§ **原文抜粋**
•••••
“おもいつき”で始まった二人の紙芝居
小島聖さん・平松麻さんインタビュー【前編】
“おもいつき”で始まった二人の紙芝居/小島聖さん・平松麻さんインタビュー【前編】
10月に「+CEL HOME STORE」で開催した、小島聖さんと平松麻さんの2人の思いつきから始まった声と色の実験室「おもいつきの声と色」による紙芝居のワークショップと鑑賞会。今回はお二人のインタビューをお届けします。紙芝居を始めたきっかけや、子どもたちとのワークショップを終えた感想について聞きました。
photo: Norio Kidera text: Hitomi Takano edit: Naoko Yoshida
「おもいつきの声と色」
俳優の小島聖さんと画家の平松麻さん、2人の思いつきから始まった声と色の実験室。2人の交流の中で生まれるアイデアや、それぞれの日常で感じた感情やできごとを物語にして、「紙芝居」という形で不定期に発表。オリジナル紙芝居の制作から朗読までを2人で行います。同時に、紙芝居を作るワークショップも主宰。物語を聴いて、それぞれに想像して絵を描き、最後はひとつにしてその日限りの紙芝居を完成させます。ワークショップや観賞会は、各地で不定期に開催中。

―― お二人が紙芝居を始めたきっかけを教えてください。
小島聖(以下、小島) きっかけ……。なんだったかなぁ(笑)。ちょうどコロナ禍だったんですよね。お互い家も近所で。
平松麻(以下、平松) そう、私がその時小さな展覧会をやっていてコロナ禍だったから人を呼べなくて。その会場にメモ書きみたいな言葉を展示していたんです。ちょうど聖さんちに遊びに行って一緒に絵を描いていた時に、そのメモ書きを聖さんに読んでもらって、なんか良いねって携帯電話で撮ってみたのがはじまりかな。紙芝居には以前から興味があったんです。
―― もともと紙芝居に興味があったのですね。
平松 いつも旅先に紙芝居を持っていきたいなって思っていました。海外でスケッチをしていると子どもに囲まれてもみくちゃにされるから、そういうのがあれば静かになるかなと思って(笑)。私は読むのが向いているわけじゃないから実行しなかったんだけど。
―― 物語は最初からオリジナルで作られていたのですか?
•••••
§ **データ抜粋**
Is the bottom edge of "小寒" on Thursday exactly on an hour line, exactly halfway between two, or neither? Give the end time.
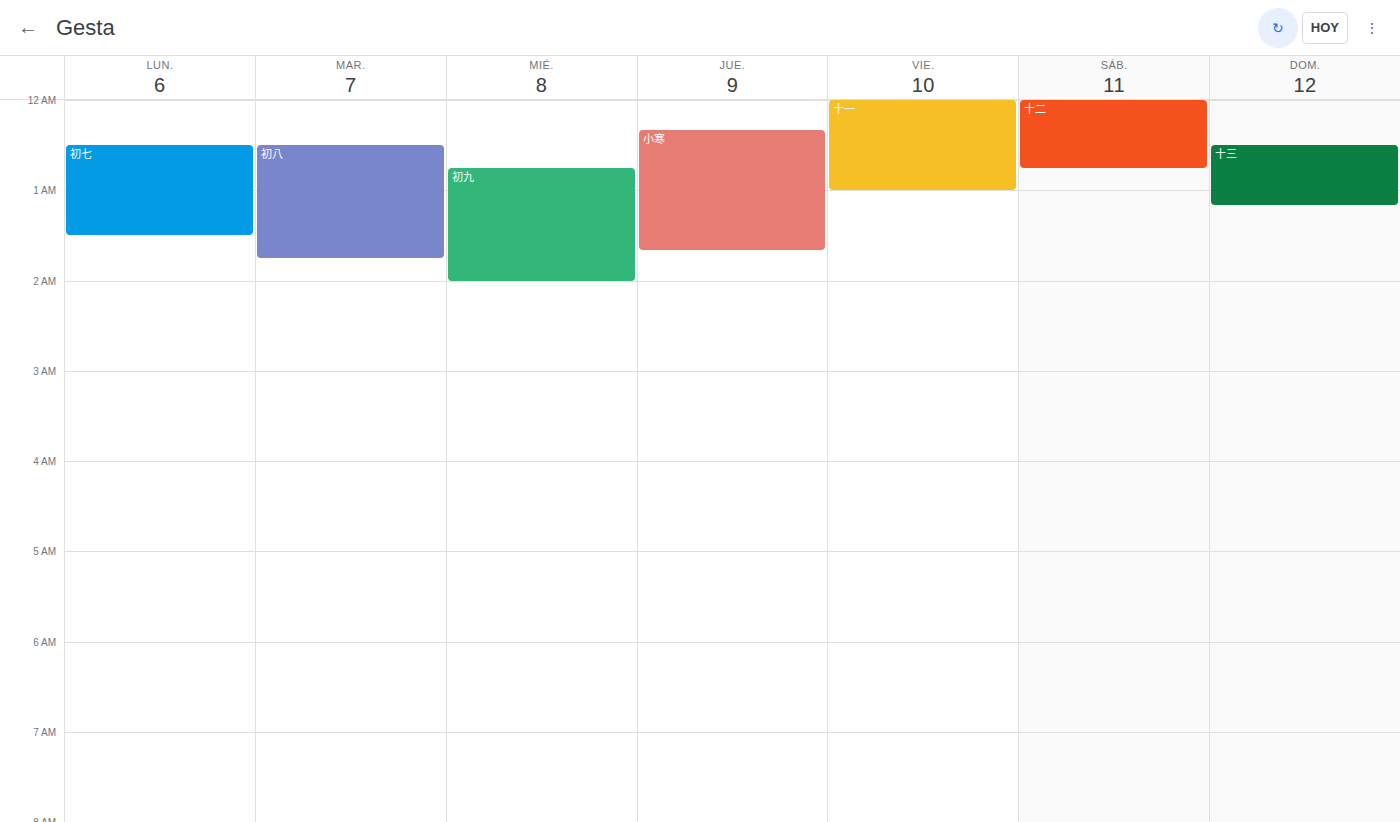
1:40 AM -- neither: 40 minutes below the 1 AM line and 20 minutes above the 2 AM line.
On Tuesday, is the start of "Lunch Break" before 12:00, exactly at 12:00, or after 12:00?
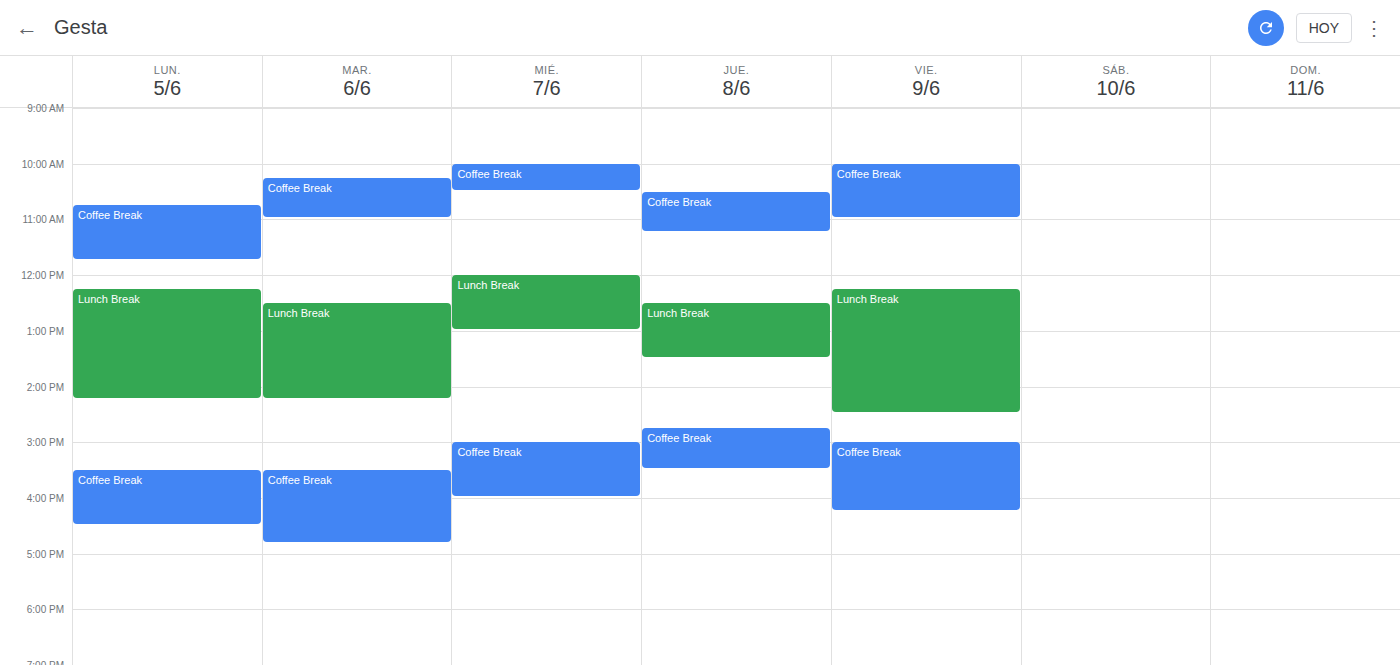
•••••
§ **取り組む課題**
(A) 紙芝居に関するインタビューに基づき、平松さんが旅先に紙芝居を持っていきたいと考えていた理由と、それを実行しなかった理由を、一〜三文で説明してください。
(B) 紙芝居に関するインタビューを、最後に示された箇所の続きから再開してください。
このデータは本件には一切関係いたしません。

§ **回答一覧**
(A) 平松さんは、海外でスケッチをしていると子どもたちに囲まれてもみくちゃにされるため、紙芝居があれば子どもたちが静かになるかと考えていました。しかし、ご自身は読むことに向いているわけではないため、実行しなかったと述べています。

(B)
小島 そうですね。最初は麻ちゃんがスケッチのように描いた絵に合わせてなんとなく喋ることもあったし、子どもが描いたものに合わせてやった時もありました。初めてちゃんと紙芝居を披露したのは、長野・松本の木工作家三谷龍二さんが運営する「10cm」というギャラリー。その時披露したのは、『めぐる木』っていう木をテーマにした物語で、ワークショップでは小さな板に絵を描きました。


―― 今回ワークショップで披露してくれた『月への旅』を選んだのはどんな思いで?
小島 『月への旅』は、子どもたちがランドセルを背負って学校へ行くみたいな。なんとなくそういうイメージだからこの場所に合うかなって。こじつけかもしれないけど(笑)。『月への旅』は、麻ちゃんが主導で生まれた物語だよね。
平松 そう。子どもの頃に、大人が生きている世界の時計を吹っ飛ばして、月も太陽も吹っ飛ばして、子どもならではの世界が夜に動いたらいいなって思っていて。そういう気持ちで書いた気がします。
―― 物語を考える時はいつもどんな風に進めていますか?二人で一緒に?
平松 どちらかが一度最後まで書いて、それをお互いにやりとりしながら赤入れをしていって、完成させます。できた物語を振り返ると、自分たちのことしかお話にしていないかもしれない。自分から離れた空想の物語を作ることは興味がないと言ったら言い過ぎだけど、やっぱり考えていると自分自身というか私とはみたいなことに行き着いちゃうから。だから、ハッピーでほっこりした物語はないですね(笑)。
小島 うん、基本ないもんね。女性のどろっとした感じとか、私ってなんだろうということとか、毒っていう感じとか。普段なかなか口に出して言えないことや思っていることも、物語でなら言える気がして。そういうことを題材にしています。ワークショップや鑑賞会では、子どもたちが置いてけぼりにならないように。なるべく主催者の方に年齢層とかを聞いて、私たちが選ぶようにしています。
ただ、たまたま最初の制作の頃からうちの子も一員のようにそばにいて、大人っぽい物語をやってもちゃんと観てるし、子どもだから子どもっぽい何かをしなきゃいけないわけじゃないし、そこは境界線はなくていいんだなとも思います。


―― この場所でワークショップはどうでしたか?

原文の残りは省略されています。